President Trump first denounced Kim Jong Un as a “madman with nuclear weapons.” More recently, he called him “a funny guy” who is “smart” and “a good negotiator.” This weekend, Trump became America’s first sitting American president to cross the 38th parallel and shake hands with one of the world’s most brutal dictators.
So, what is Kim really like? Anna Fifield has discovered new details about one of the world’s most mysterious figures. Her new book is facetiously titled, “The Great Successor: The Divinely Perfect Destiny of Brilliant Comrade Kim Jong Un.”
Named next leader of the family dynasty at the age of 8, Kim lived life in a bubble:
“He is not very academically minded. He loved to be out on the field and playing basketball every waking moment. He went skiing He went to Disneyland and Paris. He watched NBA games, went to Italy eating pizza, swam in the French Riviera. You know he lived the charmed life of a person with money in Europe.”
That’s a stark contrast to the public persona created by North Korea’s image makers;
“They said that he was able to shoot a gun when he was seven years old and hit a light bulb 100 yeards away, and then he could in fact hit like ten lightbulbs in a row and that he was able to drive a car when he was five years old.”

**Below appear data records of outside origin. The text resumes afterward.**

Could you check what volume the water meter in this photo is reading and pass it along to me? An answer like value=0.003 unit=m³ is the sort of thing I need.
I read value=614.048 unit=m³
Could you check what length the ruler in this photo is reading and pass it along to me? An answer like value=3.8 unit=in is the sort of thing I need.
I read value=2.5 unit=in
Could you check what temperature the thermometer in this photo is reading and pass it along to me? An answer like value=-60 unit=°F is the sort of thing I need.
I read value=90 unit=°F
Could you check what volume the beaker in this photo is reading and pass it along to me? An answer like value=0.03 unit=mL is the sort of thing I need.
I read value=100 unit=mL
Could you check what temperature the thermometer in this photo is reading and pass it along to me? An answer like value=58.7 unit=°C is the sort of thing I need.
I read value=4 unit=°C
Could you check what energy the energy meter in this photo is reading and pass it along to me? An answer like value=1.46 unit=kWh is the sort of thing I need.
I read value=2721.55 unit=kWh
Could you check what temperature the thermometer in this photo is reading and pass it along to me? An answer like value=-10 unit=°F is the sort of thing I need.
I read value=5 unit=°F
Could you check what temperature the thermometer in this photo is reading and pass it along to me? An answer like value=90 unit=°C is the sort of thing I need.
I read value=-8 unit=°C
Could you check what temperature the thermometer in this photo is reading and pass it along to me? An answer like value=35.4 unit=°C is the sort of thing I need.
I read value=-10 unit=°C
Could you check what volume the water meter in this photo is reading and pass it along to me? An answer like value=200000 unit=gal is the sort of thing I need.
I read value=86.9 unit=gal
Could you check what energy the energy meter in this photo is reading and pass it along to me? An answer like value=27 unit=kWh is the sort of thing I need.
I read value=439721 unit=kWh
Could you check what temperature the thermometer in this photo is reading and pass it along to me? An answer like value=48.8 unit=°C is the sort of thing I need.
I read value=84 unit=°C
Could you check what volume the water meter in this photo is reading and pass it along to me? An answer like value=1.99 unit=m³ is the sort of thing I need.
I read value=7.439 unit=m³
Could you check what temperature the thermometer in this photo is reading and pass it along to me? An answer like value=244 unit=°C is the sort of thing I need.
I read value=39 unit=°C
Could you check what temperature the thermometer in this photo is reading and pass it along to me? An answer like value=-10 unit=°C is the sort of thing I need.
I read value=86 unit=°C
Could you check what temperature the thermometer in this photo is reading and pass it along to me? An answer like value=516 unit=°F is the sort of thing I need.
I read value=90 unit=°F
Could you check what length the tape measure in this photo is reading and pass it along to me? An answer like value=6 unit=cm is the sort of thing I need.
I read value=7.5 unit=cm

Absurd as they sound, North Koreans who question those myths are in trouble:
“They are consigned to these camps often with three generations of their families for questioning the regime, for suggesting that Kim Jong Un might not be the best person for the job… the punishment is so severe that if you object to the system, you don’t try to change it, you try to escape.”
Successful escapees--including some members of Kim’s family--are among Fifield’s most compelling sources.